The Albina Ministerial Alliance and Street Roots both released statements today lamenting the police shooting of homeless Portlander Jack Collins. Albina Ministries spearheaded protests of the Aaron Campbell shooting last month, including bringing Jesse Jackson to town to condemn the incident. At a press conference this morning, the group reiterated its five demands for the City of Portland. "It's a needless killing and police have not learned from their mistakes," sums up Portland Mental Health Association's Jason Renaud, who attended the event.
They groups five demands for police accountability and oversight are:
1. A federal investigation by the Justice Department to include: Criminal and civil rights violations, as well as a federal audit of patterns and practices of the Portland Police Bureau
2. The City Commissioners to strengthen the Independent Police Review Division and the Citizen Review Committee with the goal of adding power to compel testimony
3. Chief Rosie Sizer and the City Commissioners to fully review the Bureau's excessive force and deadly force policies and training with diverse citizen participation for the purpose of making recommendations to change policies and training.
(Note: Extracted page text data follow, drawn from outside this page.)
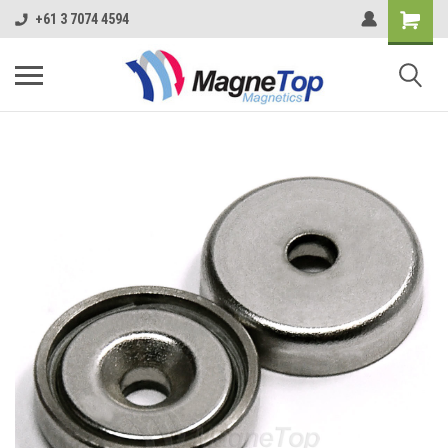
+61 3 7074 4594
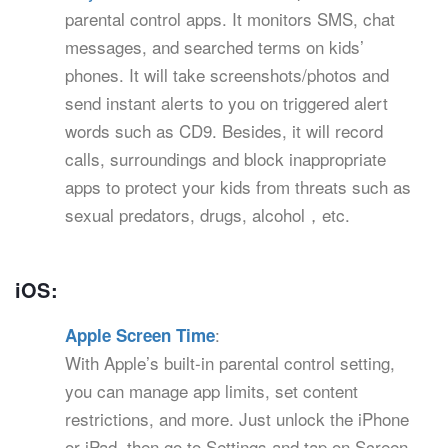
parental control apps. It monitors SMS, chat
messages, and searched terms on kids’
phones. It will take screenshots/photos and
send instant alerts to you on triggered alert
words such as CD9. Besides, it will record
calls, surroundings and block inappropriate
apps to protect your kids from threats such as
sexual predators, drugs, alcohol，etc.
iOS:
:
Apple Screen Time
With Apple’s built-in parental control setting,
you can manage app limits, set content
restrictions, and more. Just unlock the iPhone
or iPad, then go to Settings and tap on Screen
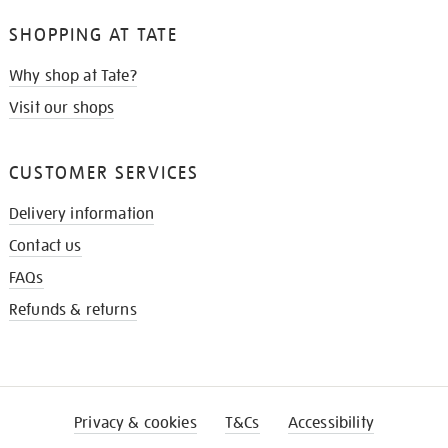
SHOPPING AT TATE
Why shop at Tate?
Visit our shops
CUSTOMER SERVICES
Delivery information
Contact us
FAQs
Refunds & returns
Privacy & cookies
T&Cs
Accessibility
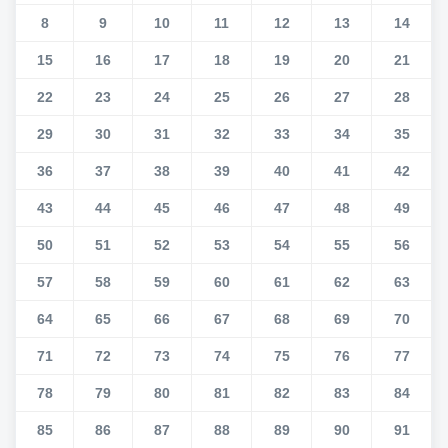
8
9
10
11
12
13
14
15
16
17
18
19
20
21
22
23
24
25
26
27
28
29
30
31
32
33
34
35
36
37
38
39
40
41
42
43
44
45
46
47
48
49
50
51
52
53
54
55
56
57
58
59
60
61
62
63
64
65
66
67
68
69
70
71
72
73
74
75
76
77
78
79
80
81
82
83
84
85
86
87
88
89
90
91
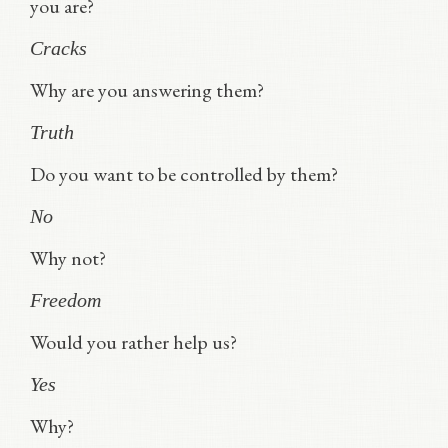
you are?
Cracks
Why are you answering them?
Truth
Do you want to be controlled by them?
No
Why not?
Freedom
Would you rather help us?
Yes
Why?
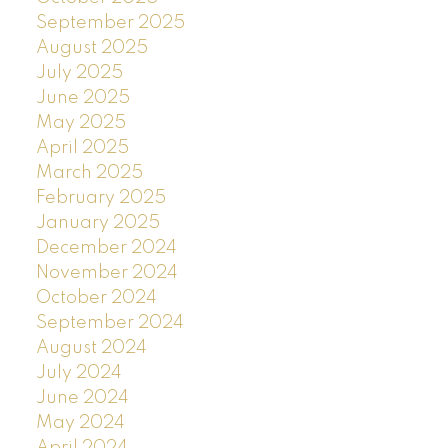
September 2025
August 2025
July 2025
June 2025
May 2025
April 2025
March 2025
February 2025
January 2025
December 2024
November 2024
October 2024
September 2024
August 2024
July 2024
June 2024
May 2024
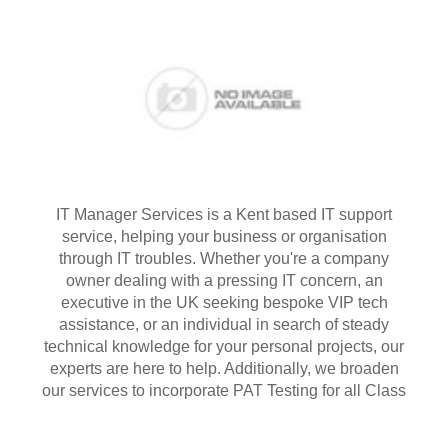
IT Manager Services is a Kent based IT support
service, helping your business or organisation
through IT troubles. Whether you're a company
owner dealing with a pressing IT concern, an
executive in the UK seeking bespoke VIP tech
assistance, or an individual in search of steady
technical knowledge for your personal projects, our
experts are here to help. Additionally, we broaden
our services to incorporate PAT Testing for all Class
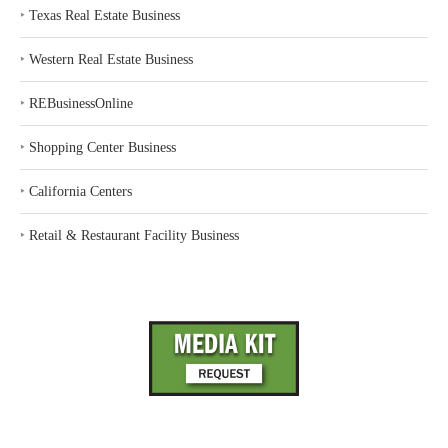
‣
Texas Real Estate Business
‣
Western Real Estate Business
‣
REBusinessOnline
‣
Shopping Center Business
‣
California Centers
‣
Retail & Restaurant Facility Business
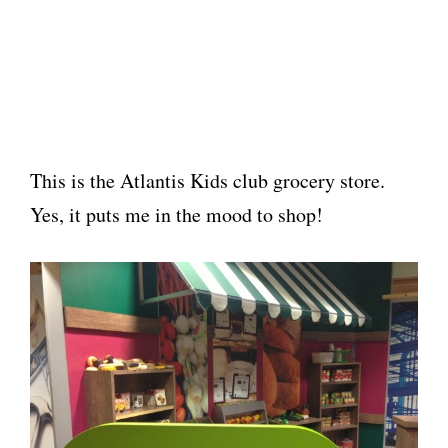
This is the Atlantis Kids club grocery store.
Yes, it puts me in the mood to shop!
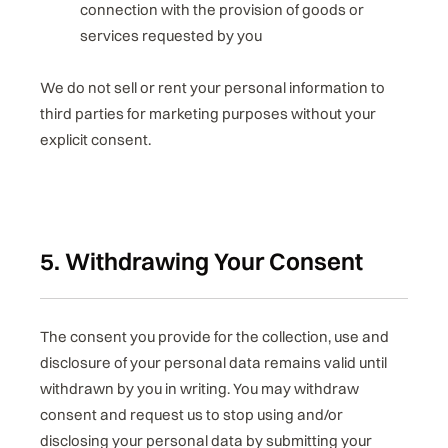
connection with the provision of goods or
services requested by you
We do not sell or rent your personal information to
third parties for marketing purposes without your
explicit consent.
5. Withdrawing Your Consent
The consent you provide for the collection, use and
disclosure of your personal data remains valid until
withdrawn by you in writing. You may withdraw
consent and request us to stop using and/or
disclosing your personal data by submitting your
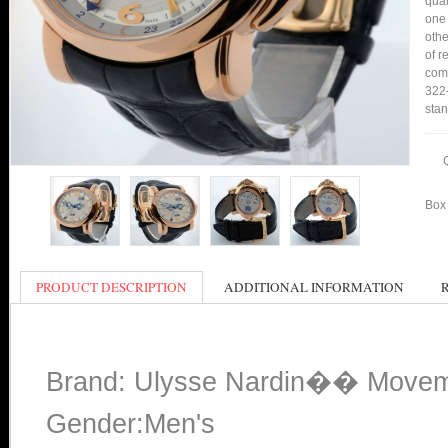
qual
one 
othe
of r
comp
322-
stan
Box 
PRODUCT DESCRIPTION
ADDITIONAL INFORMATION
Brand: Ulysse Nardin�� Moveme
Gender:Men's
4. The Oregon State Legislature to narrow the language of the State statute for deadly force used by police officers
5. To establish a special prosecutor for Police excessive force and deadly force cases.
Street Roots' response on its website does not come out swinging at the police, but instead reflects on how Collins' shooting highlights the troubled lives of many Portlanders who sleep on the city's streets:
It would be a real tragedy if the needs of people experiencing homelessness, those in the throes of addiction and/or mental illness, are merely co-opted to complete the picture of out-of-control police officers...
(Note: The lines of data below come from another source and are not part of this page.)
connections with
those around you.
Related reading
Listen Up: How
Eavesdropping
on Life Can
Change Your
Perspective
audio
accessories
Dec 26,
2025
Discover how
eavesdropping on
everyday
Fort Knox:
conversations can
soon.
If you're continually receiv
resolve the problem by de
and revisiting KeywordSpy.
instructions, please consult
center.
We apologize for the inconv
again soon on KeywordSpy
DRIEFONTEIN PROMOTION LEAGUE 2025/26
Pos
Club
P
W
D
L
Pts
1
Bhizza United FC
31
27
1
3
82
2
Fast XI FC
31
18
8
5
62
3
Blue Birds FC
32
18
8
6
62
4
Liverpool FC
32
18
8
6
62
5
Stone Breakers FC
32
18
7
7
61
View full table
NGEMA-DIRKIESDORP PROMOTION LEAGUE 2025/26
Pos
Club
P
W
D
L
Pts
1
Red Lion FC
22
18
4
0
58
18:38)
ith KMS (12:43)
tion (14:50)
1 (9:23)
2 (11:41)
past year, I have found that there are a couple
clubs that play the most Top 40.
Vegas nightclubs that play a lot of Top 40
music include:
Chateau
The larger picture is that there are many Jackie Collins’ out there trying to survive. And we as a city have yet to conjure a solution for not only those who have been “out there” for a long time, like Mr. Collins, but the countless numbers of people who are gradually spiraling down toward that same pit of self-medication, hopelessness and crisis.
Street Roots is right to point out that it's tough in situations like this to see a person rather than a symbol. A police report from 2005 that cites Collins for drinking beer in a park gives a glimpse of him as a human: the police officer's quantitative description of Collins as 05 ("thin") and 02 ("dirty") runs with an image of Collins' thumbprint.